- **Aim of the exercise**
Reproduce the data below exactly. Skip the pictures.

- **Supplied material**

+++++

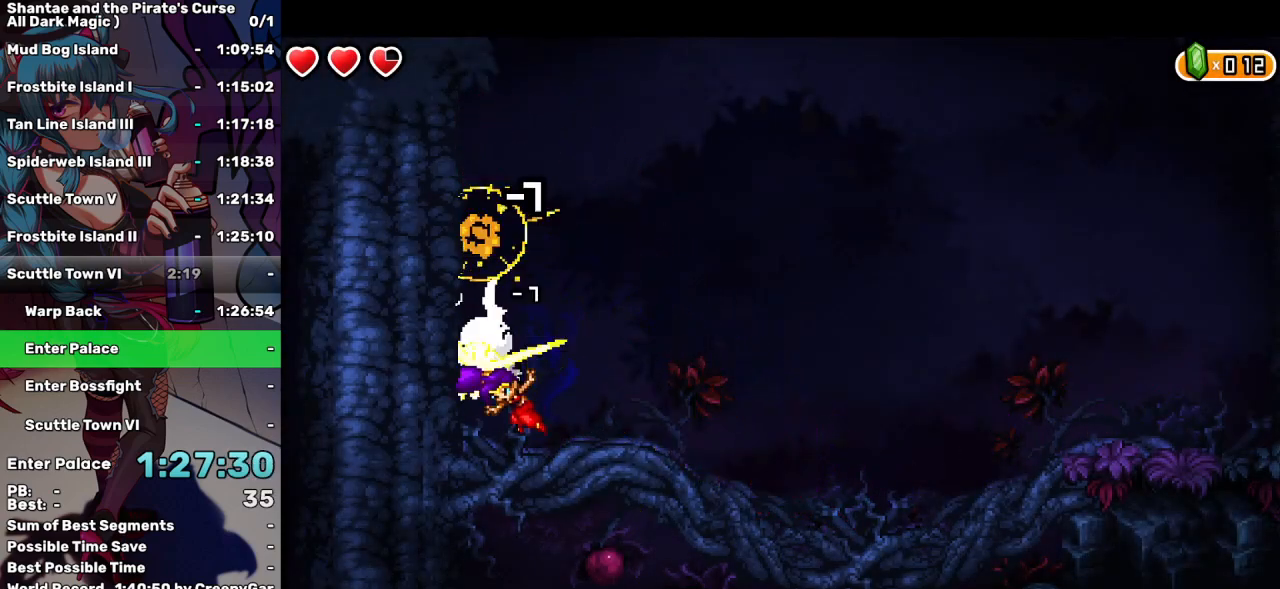
{"keys": [], "events": [[67, "d", "up"], [100, "d", "down"], [200, "d", "up"], [250, "d", "down"], [333, "d", "up"], [383, "d", "down"], [483, "d", "up"]]}
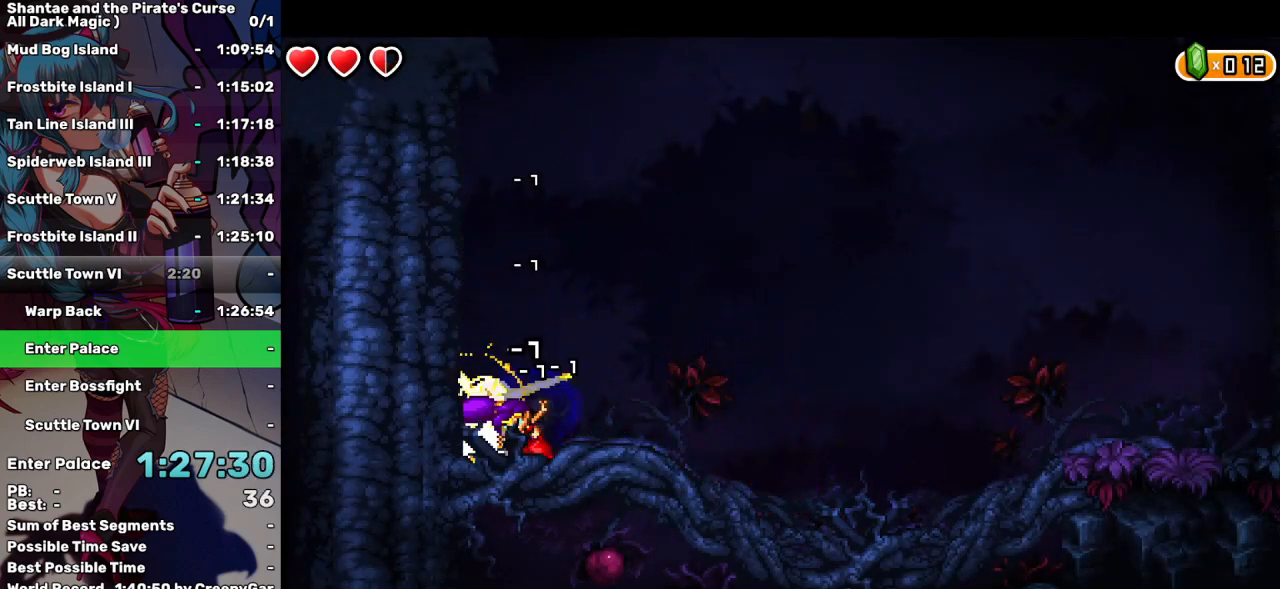
{"keys": [], "events": [[33, "d", "down"], [117, "d", "up"], [167, "d", "down"], [267, "d", "up"], [317, "d", "down"], [350, "d", "up"]]}
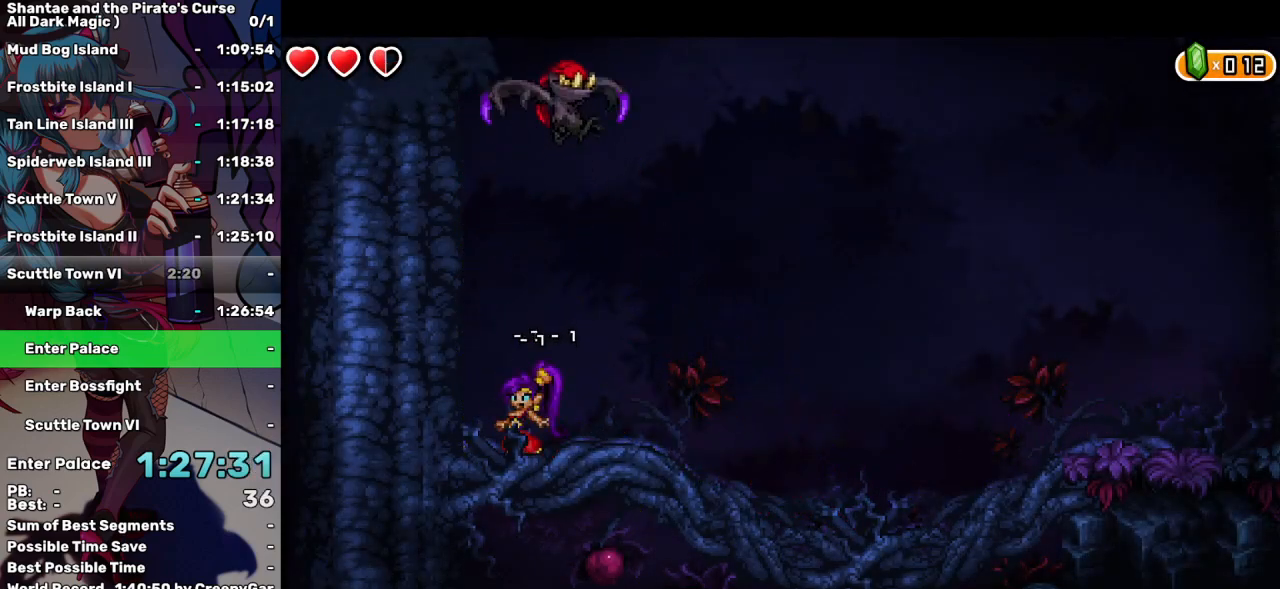
{"keys": ["right"], "events": [[83, "right", "down"], [317, "right", "up"], [467, "right", "down"]]}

+++++

- **Finished task**
{"keys": [], "events": [[67, "d", "up"], [100, "d", "down"], [200, "d", "up"], [250, "d", "down"], [333, "d", "up"], [383, "d", "down"], [483, "d", "up"]]}
{"keys": [], "events": [[33, "d", "down"], [117, "d", "up"], [167, "d", "down"], [267, "d", "up"], [317, "d", "down"], [350, "d", "up"]]}
{"keys": ["right"], "events": [[83, "right", "down"], [317, "right", "up"], [467, "right", "down"]]}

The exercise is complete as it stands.